▶ **YOUR GOAL**:
Write out exactly the lines of the entries below from the one holding "histopathology image reveals" to the one holding "micrograph reveals staining", inclusive, and leave out all other lines.
*** THE DATA Section Begins ***
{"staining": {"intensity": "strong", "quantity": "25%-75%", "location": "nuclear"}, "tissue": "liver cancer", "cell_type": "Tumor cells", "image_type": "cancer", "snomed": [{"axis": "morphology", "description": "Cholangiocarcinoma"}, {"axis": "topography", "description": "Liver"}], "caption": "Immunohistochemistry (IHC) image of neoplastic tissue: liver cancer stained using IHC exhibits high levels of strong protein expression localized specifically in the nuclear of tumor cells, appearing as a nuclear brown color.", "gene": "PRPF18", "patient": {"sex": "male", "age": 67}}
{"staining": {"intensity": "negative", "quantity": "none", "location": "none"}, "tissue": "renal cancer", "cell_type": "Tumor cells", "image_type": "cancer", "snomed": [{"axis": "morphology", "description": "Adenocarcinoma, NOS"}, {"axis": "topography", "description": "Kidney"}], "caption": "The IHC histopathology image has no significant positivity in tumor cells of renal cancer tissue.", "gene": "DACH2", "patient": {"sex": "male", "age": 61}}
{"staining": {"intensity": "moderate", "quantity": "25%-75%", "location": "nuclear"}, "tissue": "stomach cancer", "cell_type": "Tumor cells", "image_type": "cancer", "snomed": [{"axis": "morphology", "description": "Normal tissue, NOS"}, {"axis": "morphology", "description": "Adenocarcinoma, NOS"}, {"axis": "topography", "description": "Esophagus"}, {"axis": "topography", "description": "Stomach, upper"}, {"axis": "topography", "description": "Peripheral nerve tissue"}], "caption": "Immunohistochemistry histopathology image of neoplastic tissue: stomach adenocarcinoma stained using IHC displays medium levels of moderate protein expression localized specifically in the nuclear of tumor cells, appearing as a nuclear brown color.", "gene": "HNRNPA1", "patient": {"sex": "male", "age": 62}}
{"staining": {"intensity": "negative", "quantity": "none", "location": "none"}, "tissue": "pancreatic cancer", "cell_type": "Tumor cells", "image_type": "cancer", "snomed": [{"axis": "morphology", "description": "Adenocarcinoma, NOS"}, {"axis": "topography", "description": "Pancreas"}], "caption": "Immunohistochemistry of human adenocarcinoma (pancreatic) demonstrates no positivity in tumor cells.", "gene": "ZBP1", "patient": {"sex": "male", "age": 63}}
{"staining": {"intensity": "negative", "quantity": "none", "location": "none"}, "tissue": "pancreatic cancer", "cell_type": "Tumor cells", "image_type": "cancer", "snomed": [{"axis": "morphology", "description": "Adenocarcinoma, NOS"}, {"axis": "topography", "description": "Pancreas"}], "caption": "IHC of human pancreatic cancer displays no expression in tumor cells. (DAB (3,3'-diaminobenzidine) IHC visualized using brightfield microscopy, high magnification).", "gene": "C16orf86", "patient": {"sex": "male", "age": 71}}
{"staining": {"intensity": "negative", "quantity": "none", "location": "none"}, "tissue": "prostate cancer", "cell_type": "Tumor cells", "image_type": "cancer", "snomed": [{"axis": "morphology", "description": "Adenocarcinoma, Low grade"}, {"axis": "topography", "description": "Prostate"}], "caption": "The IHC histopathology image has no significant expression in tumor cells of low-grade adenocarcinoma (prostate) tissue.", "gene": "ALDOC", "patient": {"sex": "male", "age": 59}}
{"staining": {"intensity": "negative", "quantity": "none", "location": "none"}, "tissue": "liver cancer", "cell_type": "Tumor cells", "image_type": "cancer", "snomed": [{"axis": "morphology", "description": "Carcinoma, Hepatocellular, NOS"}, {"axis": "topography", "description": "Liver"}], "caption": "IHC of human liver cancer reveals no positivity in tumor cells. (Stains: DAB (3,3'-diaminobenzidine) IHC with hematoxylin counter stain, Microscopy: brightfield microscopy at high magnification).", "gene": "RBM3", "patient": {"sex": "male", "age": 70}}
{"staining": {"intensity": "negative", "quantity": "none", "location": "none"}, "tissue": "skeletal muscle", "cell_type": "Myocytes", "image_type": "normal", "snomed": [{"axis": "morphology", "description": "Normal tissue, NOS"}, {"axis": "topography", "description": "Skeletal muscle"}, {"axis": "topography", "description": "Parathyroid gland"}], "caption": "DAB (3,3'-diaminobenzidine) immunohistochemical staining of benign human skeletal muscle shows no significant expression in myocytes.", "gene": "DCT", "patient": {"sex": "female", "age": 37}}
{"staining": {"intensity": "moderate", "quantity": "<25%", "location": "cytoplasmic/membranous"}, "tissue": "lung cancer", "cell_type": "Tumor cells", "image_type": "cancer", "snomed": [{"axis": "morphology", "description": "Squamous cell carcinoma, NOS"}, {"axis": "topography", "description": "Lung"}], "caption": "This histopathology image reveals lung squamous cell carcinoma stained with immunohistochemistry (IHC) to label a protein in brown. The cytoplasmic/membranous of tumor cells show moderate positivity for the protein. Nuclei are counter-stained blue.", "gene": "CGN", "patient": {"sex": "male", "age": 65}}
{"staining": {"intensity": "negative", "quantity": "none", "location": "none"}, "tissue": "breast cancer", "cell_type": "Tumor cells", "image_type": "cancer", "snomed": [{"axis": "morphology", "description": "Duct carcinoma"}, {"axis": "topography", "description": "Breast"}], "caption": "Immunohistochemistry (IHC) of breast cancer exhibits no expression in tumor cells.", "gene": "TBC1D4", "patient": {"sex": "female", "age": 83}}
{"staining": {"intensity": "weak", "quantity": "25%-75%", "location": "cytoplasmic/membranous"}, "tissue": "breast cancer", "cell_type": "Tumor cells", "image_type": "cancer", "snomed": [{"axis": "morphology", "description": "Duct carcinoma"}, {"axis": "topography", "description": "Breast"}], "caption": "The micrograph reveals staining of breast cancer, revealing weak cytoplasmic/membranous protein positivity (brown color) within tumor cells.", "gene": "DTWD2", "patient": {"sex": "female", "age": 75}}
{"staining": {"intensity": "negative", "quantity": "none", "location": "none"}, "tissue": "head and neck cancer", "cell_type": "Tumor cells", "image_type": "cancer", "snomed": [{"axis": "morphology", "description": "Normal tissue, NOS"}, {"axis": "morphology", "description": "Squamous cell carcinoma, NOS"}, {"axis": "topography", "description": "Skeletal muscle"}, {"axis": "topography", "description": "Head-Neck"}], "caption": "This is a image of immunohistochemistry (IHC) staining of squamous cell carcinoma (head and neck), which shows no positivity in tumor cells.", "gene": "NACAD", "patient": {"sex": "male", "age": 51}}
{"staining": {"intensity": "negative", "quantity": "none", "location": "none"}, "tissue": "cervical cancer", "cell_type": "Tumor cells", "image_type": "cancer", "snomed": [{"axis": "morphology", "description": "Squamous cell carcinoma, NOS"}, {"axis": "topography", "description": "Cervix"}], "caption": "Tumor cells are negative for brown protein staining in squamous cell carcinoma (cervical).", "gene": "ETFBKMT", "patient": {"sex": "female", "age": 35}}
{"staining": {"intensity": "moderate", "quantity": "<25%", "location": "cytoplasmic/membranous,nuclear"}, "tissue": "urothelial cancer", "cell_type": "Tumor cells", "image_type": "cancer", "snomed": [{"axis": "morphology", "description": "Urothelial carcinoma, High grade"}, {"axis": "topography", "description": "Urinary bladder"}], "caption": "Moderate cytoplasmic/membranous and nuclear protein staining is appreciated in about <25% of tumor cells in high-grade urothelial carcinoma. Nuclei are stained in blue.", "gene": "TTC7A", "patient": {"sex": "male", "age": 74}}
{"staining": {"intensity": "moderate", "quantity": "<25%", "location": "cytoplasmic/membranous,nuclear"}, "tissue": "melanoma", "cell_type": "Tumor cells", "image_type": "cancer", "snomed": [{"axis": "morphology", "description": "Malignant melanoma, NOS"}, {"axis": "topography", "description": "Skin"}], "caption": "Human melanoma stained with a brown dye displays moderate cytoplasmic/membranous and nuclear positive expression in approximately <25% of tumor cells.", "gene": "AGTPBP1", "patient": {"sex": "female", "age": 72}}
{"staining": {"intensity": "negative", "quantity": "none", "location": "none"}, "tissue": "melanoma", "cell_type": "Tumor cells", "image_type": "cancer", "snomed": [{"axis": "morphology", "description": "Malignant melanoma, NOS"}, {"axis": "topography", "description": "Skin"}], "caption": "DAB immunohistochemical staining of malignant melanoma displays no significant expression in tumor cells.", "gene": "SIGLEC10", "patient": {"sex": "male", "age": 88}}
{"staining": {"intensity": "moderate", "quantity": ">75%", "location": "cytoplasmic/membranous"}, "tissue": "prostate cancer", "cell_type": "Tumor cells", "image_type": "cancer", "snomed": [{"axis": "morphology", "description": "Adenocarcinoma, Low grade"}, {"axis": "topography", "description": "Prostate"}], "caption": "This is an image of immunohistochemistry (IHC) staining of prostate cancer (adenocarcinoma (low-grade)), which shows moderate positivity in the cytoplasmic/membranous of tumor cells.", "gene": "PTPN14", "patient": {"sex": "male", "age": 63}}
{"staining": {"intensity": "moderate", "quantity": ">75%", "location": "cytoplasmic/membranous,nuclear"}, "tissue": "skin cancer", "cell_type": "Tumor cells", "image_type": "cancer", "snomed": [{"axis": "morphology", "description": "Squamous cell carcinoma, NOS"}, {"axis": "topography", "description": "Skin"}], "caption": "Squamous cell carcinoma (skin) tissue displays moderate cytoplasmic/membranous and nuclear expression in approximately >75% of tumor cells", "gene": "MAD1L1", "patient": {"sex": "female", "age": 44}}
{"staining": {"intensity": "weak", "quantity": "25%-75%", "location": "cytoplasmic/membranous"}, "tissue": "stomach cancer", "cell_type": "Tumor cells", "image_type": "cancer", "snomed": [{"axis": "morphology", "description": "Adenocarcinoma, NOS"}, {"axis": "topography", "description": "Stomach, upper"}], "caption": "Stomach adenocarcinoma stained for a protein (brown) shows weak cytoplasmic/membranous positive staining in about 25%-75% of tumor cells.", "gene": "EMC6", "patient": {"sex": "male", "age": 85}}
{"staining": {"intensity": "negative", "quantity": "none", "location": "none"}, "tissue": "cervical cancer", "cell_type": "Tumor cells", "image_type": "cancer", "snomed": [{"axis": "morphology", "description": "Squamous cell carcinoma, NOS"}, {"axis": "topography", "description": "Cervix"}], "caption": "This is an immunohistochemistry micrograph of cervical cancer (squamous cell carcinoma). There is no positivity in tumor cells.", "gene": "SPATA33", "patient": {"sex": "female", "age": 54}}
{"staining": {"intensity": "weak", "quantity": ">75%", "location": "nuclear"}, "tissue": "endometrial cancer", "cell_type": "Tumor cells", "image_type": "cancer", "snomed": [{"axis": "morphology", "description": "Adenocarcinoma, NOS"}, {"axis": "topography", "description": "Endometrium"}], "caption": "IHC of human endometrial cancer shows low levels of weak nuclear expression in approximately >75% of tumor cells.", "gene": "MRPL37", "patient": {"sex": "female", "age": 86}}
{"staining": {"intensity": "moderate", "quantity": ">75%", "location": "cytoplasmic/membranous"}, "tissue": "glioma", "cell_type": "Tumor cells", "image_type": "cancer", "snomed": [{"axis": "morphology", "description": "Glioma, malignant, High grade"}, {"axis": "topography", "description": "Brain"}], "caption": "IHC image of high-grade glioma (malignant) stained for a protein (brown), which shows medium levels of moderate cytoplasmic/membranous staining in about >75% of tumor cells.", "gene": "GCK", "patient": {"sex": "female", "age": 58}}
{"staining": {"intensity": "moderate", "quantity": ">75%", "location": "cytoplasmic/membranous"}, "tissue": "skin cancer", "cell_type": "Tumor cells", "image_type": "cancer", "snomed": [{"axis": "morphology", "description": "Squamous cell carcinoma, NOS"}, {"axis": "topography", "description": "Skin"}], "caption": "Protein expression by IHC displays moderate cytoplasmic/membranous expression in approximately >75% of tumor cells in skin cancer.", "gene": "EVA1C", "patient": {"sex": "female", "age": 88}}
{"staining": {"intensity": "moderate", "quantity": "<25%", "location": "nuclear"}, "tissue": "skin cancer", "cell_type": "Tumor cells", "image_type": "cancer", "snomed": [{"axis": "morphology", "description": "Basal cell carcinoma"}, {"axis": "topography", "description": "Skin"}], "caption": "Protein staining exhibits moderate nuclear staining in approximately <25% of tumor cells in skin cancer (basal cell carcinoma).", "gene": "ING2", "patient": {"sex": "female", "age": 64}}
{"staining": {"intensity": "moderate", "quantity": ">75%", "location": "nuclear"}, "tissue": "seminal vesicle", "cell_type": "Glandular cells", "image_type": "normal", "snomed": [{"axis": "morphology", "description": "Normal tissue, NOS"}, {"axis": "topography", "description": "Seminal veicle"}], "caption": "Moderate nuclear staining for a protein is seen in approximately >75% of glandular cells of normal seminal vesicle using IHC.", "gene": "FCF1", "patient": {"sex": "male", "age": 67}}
*** THE DATA Section Ends ***
▶ **WRITTEN SOLUTION**:
{"staining": {"intensity": "moderate", "quantity": "<25%", "location": "cytoplasmic/membranous"}, "tissue": "lung cancer", "cell_type": "Tumor cells", "image_type": "cancer", "snomed": [{"axis": "morphology", "description": "Squamous cell carcinoma, NOS"}, {"axis": "topography", "description": "Lung"}], "caption": "This histopathology image reveals lung squamous cell carcinoma stained with immunohistochemistry (IHC) to label a protein in brown. The cytoplasmic/membranous of tumor cells show moderate positivity for the protein. Nuclei are counter-stained blue.", "gene": "CGN", "patient": {"sex": "male", "age": 65}}
{"staining": {"intensity": "negative", "quantity": "none", "location": "none"}, "tissue": "breast cancer", "cell_type": "Tumor cells", "image_type": "cancer", "snomed": [{"axis": "morphology", "description": "Duct carcinoma"}, {"axis": "topography", "description": "Breast"}], "caption": "Immunohistochemistry (IHC) of breast cancer exhibits no expression in tumor cells.", "gene": "TBC1D4", "patient": {"sex": "female", "age": 83}}
{"staining": {"intensity": "weak", "quantity": "25%-75%", "location": "cytoplasmic/membranous"}, "tissue": "breast cancer", "cell_type": "Tumor cells", "image_type": "cancer", "snomed": [{"axis": "morphology", "description": "Duct carcinoma"}, {"axis": "topography", "description": "Breast"}], "caption": "The micrograph reveals staining of breast cancer, revealing weak cytoplasmic/membranous protein positivity (brown color) within tumor cells.", "gene": "DTWD2", "patient": {"sex": "female", "age": 75}}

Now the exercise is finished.